[Saved data entries]
---
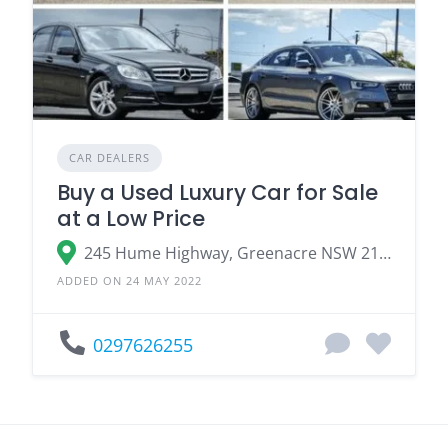
CAR DEALERS
Buy a Used Luxury Car for Sale
at a Low Price
245 Hume Highway, Greenacre NSW 2190
ADDED ON 24 MAY 2022
0297626255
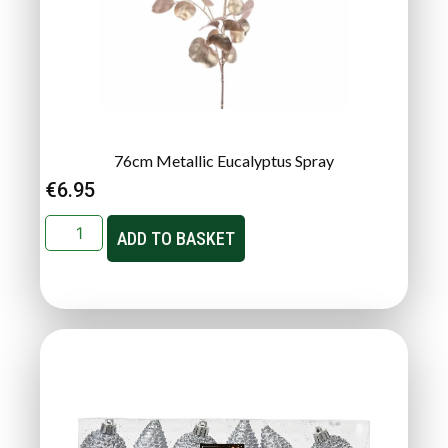
76cm Metallic Eucalyptus Spray
€
6.95
ADD TO BASKET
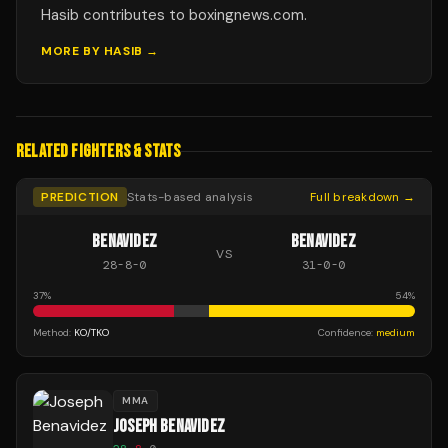
Hasib contributes to boxingnews.com.
MORE BY
HASIB
→
RELATED FIGHTERS & STATS
PREDICTION
Stats-based analysis
Full breakdown →
BENAVIDEZ
BENAVIDEZ
VS
28
-
8
-
0
31
-
0
-
0
37
%
54
%
Method:
KO/TKO
Confidence:
medium
MMA
JOSEPH BENAVIDEZ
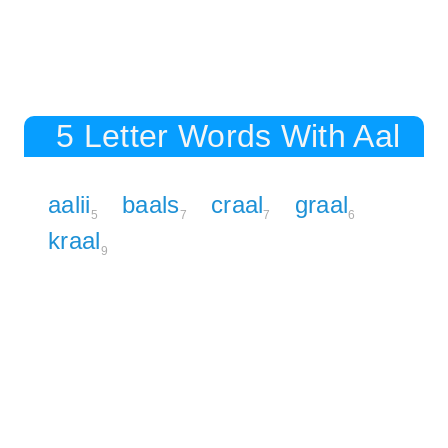
5 Letter Words With Aal
aalii
baals
craal
graal
5
7
7
6
kraal
9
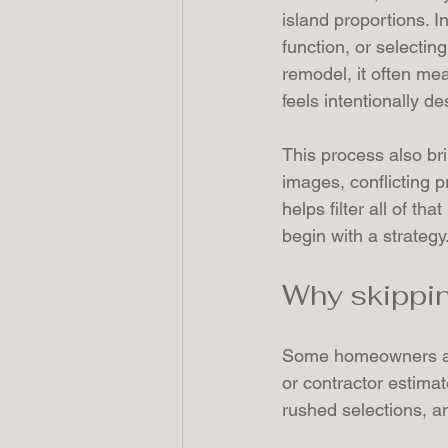
island proportions. I
function, or selectin
remodel, it often me
feels intentionally d
This process also br
images, conflicting 
helps filter all of th
begin with a strategy
Why skippin
Some homeowners ass
or contractor estimate
rushed selections, an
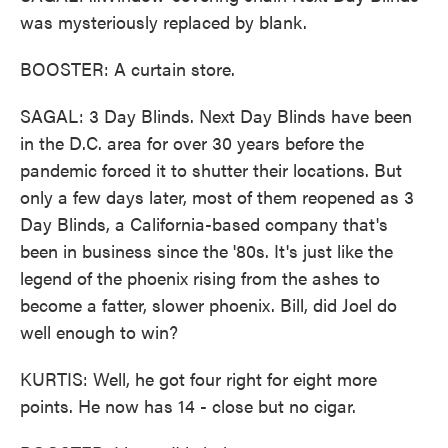
was mysteriously replaced by blank.
BOOSTER: A curtain store.
SAGAL: 3 Day Blinds. Next Day Blinds have been
in the D.C. area for over 30 years before the
pandemic forced it to shutter their locations. But
only a few days later, most of them reopened as 3
Day Blinds, a California-based company that's
been in business since the '80s. It's just like the
legend of the phoenix rising from the ashes to
become a fatter, slower phoenix. Bill, did Joel do
well enough to win?
KURTIS: Well, he got four right for eight more
points. He now has 14 - close but no cigar.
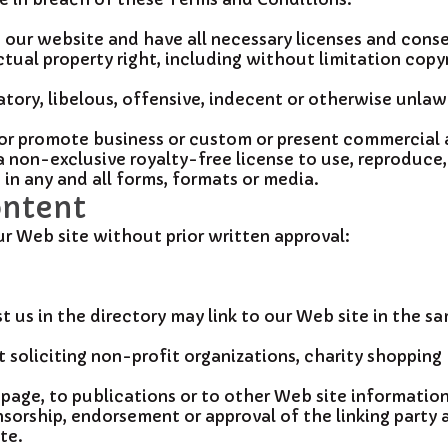
our website and have all necessary licenses and conse
tual property right, including without limitation copyr
ry, libelous, offensive, indecent or otherwise unlawfu
or promote business or custom or present commercial ac
 non-exclusive royalty-free license to use, reproduce,
n any and all forms, formats or media.
ontent
ur Web site without prior written approval:
st us in the directory may link to our Web site in the 
oliciting non-profit organizations, charity shopping 
age, to publications or to other Web site information s
sorship, endorsement or approval of the linking party an
te.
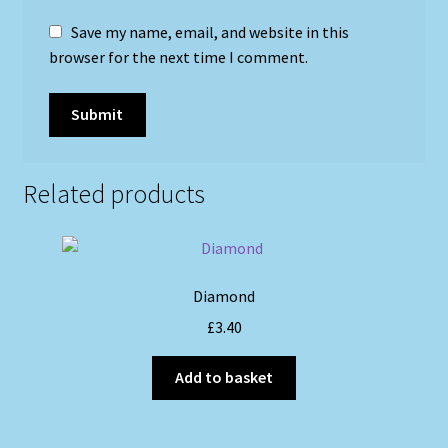
Save my name, email, and website in this
browser for the next time I comment.
Related products
Diamond
£
3.40
Add to basket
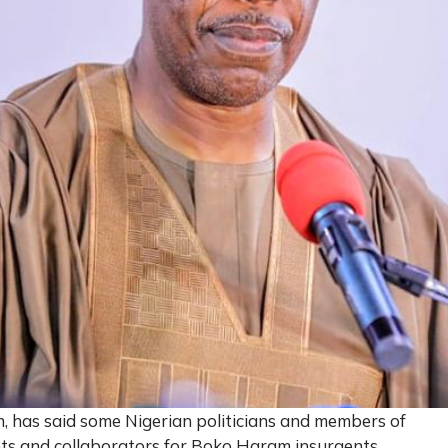
 has said some Nigerian politicians and members of
nts and collaborators for Boko Haram insurgents.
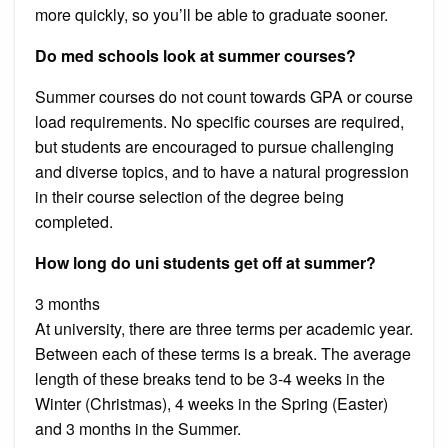
more quickly, so you’ll be able to graduate sooner.
Do med schools look at summer courses?
Summer courses do not count towards GPA or course
load requirements. No specific courses are required,
but students are encouraged to pursue challenging
and diverse topics, and to have a natural progression
in their course selection of the degree being
completed.
How long do uni students get off at summer?
3 months
At university, there are three terms per academic year.
Between each of these terms is a break. The average
length of these breaks tend to be 3-4 weeks in the
Winter (Christmas), 4 weeks in the Spring (Easter)
and 3 months in the Summer.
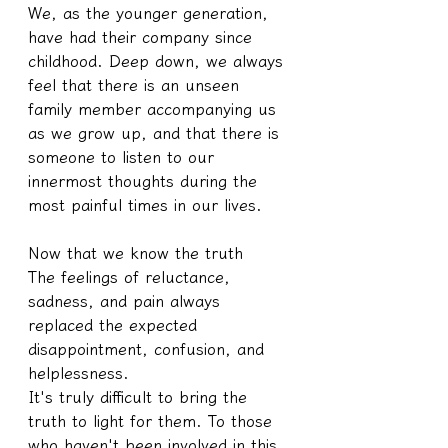
We, as the younger generation, 
have had their company since 
childhood. Deep down, we always 
feel that there is an unseen 
family member accompanying us 
as we grow up, and that there is 
someone to listen to our 
innermost thoughts during the 
most painful times in our lives.
Now that we know the truth
The feelings of reluctance, 
sadness, and pain always 
replaced the expected 
disappointment, confusion, and 
helplessness.
It's truly difficult to bring the 
truth to light for them. To those 
who haven't been involved in this 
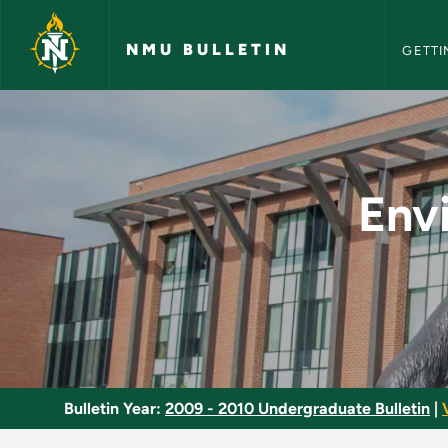
NMU Bull
Skip to main content
NMU BULLETIN
GETTI
Environmental Conse
Env
Bulletin Year:
2009 - 2010 Undergraduate Bulletin
|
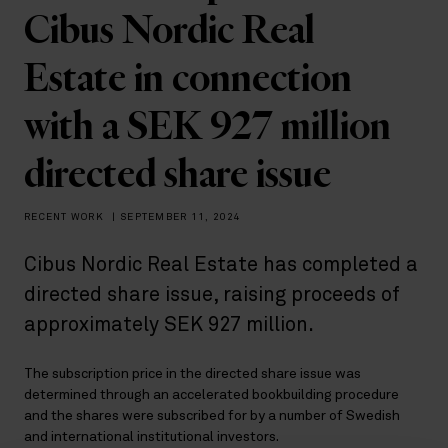
Cibus Nordic Real
Estate in connection
with a SEK 927 million
directed share issue
RECENT WORK
|
SEPTEMBER 11, 2024
Cibus Nordic Real Estate has completed a
directed share issue, raising proceeds of
approximately SEK 927 million.
The subscription price in the directed share issue was
determined through an accelerated bookbuilding procedure
and the shares were subscribed for by a number of Swedish
and international institutional investors.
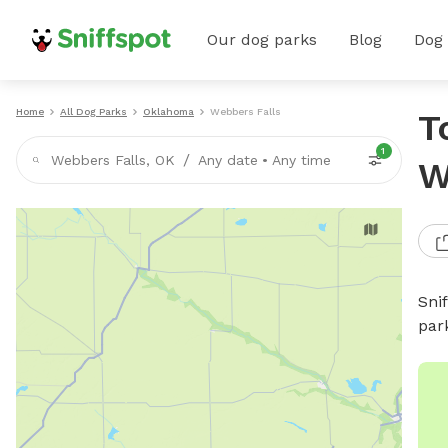
Our dog parks
Blog
Dog
Home
All Dog Parks
Oklahoma
Webbers Falls
T
1
/
Webbers Falls, OK
Any date
•
Any time
W
Sni
par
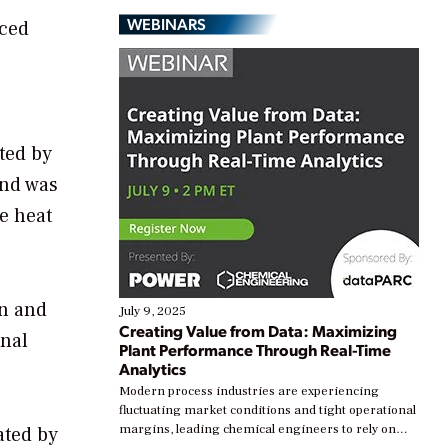
WEBINARS
nced
ted by
and was
e heat
on and
July 9, 2025
Creating Value from Data: Maximizing
onal
Plant Performance Through Real-Time
Analytics
Modern process industries are experiencing
fluctuating market conditions and tight operational
margins, leading chemical engineers to rely on
ated by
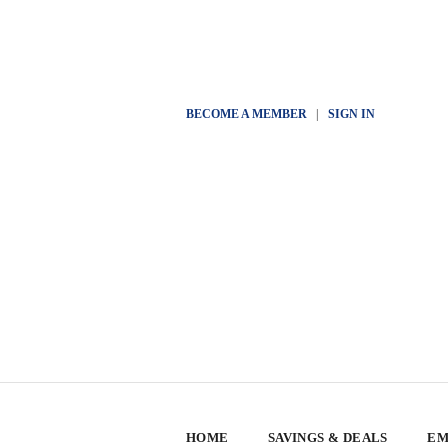
BECOME A MEMBER
|
SIGN IN
HOME
SAVINGS & DEALS
EM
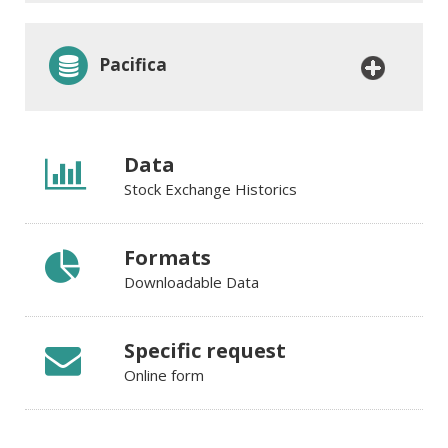
Pacifica
Data
Stock Exchange Historics
Formats
Downloadable Data
Specific request
Online form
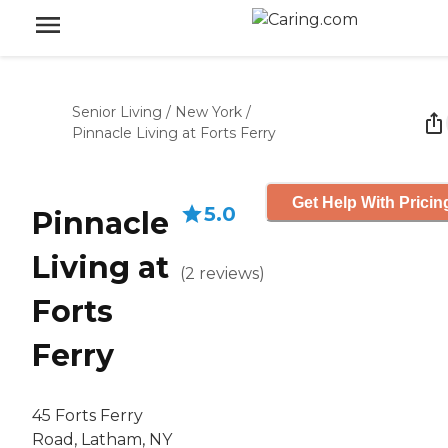
Senior Living
/
New York
/
Pinnacle Living at Forts Ferry
Get Help With Pricin
5.0
Pinnacle
Living at
(
2
reviews
)
Forts
Ferry
45 Forts Ferry
Road, Latham, NY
---
TASK TO CARRY OUT:
Repeat every one of the lines above word for word, leaving out the pictures.

ANSWER TO THIS TASK:
CAR DEALERS
Buy a Used Luxury Car for Sale
at a Low Price
245 Hume Highway, Greenacre NSW 2190
ADDED ON 24 MAY 2022
0297626255
76cm Metallic Eucalyptus Spray
€
6.95
ADD TO BASKET
Hasib contributes to boxingnews.com.
MORE BY
HASIB
→
RELATED FIGHTERS & STATS
PREDICTION
Stats-based analysis
Full breakdown →
BENAVIDEZ
BENAVIDEZ
VS
28
-
8
-
0
31
-
0
-
0
37
%
54
%
Method:
KO/TKO
Confidence:
medium
MMA
JOSEPH BENAVIDEZ
5 Letter Words With Aal
aalii
baals
craal
graal
5
7
7
6
kraal
9
island proportions. I
function, or selectin
remodel, it often me
feels intentionally d
This process also br
images, conflicting 
helps filter all of th
begin with a strategy
Why skippin
Some homeowners ass
or contractor estimate
rushed selections, an
was mysteriously replaced by blank.
BOOSTER: A curtain store.
SAGAL: 3 Day Blinds. Next Day Blinds have been
in the D.C. area for over 30 years before the
pandemic forced it to shutter their locations. But
only a few days later, most of them reopened as 3
Day Blinds, a California-based company that's
been in business since the '80s. It's just like the
legend of the phoenix rising from the ashes to
become a fatter, slower phoenix. Bill, did Joel do
well enough to win?
KURTIS: Well, he got four right for eight more
points. He now has 14 - close but no cigar.
our website and have all necessary licenses and conse
tual property right, including without limitation copyr
ry, libelous, offensive, indecent or otherwise unlawfu
or promote business or custom or present commercial ac
 non-exclusive royalty-free license to use, reproduce,
n any and all forms, formats or media.
ontent
ur Web site without prior written approval:
st us in the directory may link to our Web site in the 
oliciting non-profit organizations, charity shopping 
age, to publications or to other Web site information s
sorship, endorsement or approval of the linking party an
te.
Save my name, email, and website in this
browser for the next time I comment.
Related products
Diamond
£
3.40
Add to basket
 has said some Nigerian politicians and members of
nts and collaborators for Boko Haram insurgents.
more quickly, so you’ll be able to graduate sooner.
Do med schools look at summer courses?
Summer courses do not count towards GPA or course
load requirements. No specific courses are required,
but students are encouraged to pursue challenging
and diverse topics, and to have a natural progression
in their course selection of the degree being
completed.
How long do uni students get off at summer?
3 months
At university, there are three terms per academic year.
Between each of these terms is a break. The average
length of these breaks tend to be 3-4 weeks in the
Winter (Christmas), 4 weeks in the Spring (Easter)
and 3 months in the Summer.
We, as the younger generation, 
have had their company since 
childhood. Deep down, we always 
feel that there is an unseen 
family member accompanying us 
as we grow up, and that there is 
someone to listen to our 
innermost thoughts during the 
most painful times in our lives.
Now that we know the truth
The feelings of reluctance, 
sadness, and pain always 
replaced the expected 
disappointment, confusion, and 
helplessness.
It's truly difficult to bring the 
truth to light for them. To those 
who haven't been involved in this 
NMU Bull
Skip to main content
NMU BULLETIN
GETTI
Environmental Conse
Env
Bulletin Year:
2009 - 2010 Undergraduate Bulletin
|
Cibus Nordic Real
Estate in connection
with a SEK 927 million
directed share issue
RECENT WORK
|
SEPTEMBER 11, 2024
Cibus Nordic Real Estate has completed a
directed share issue, raising proceeds of
approximately SEK 927 million.
The subscription price in the directed share issue was
determined through an accelerated bookbuilding procedure
and the shares were subscribed for by a number of Swedish
and international institutional investors.
Our dog parks
Blog
Dog
Home
All Dog Parks
Oklahoma
Webbers Falls
T
1
/
Webbers Falls, OK
Any date
•
Any time
W
Sni
par
WEBINARS
nced
ted by
and was
e heat
on and
July 9, 2025
Creating Value from Data: Maximizing
onal
Plant Performance Through Real-Time
Analytics
Modern process industries are experiencing
fluctuating market conditions and tight operational
margins, leading chemical engineers to rely on
ated by
BECOME A MEMBER
|
SIGN IN
HOME
SAVINGS & DEALS
EM
Pacifica
Data
Stock Exchange Historics
Formats
Downloadable Data
Specific request
Online form
Senior Living
/
New York
/
Pinnacle Living at Forts Ferry
Get Help With Pricin
5.0
Pinnacle
Living at
(
2
reviews
)
Forts
Ferry
45 Forts Ferry
Road, Latham, NY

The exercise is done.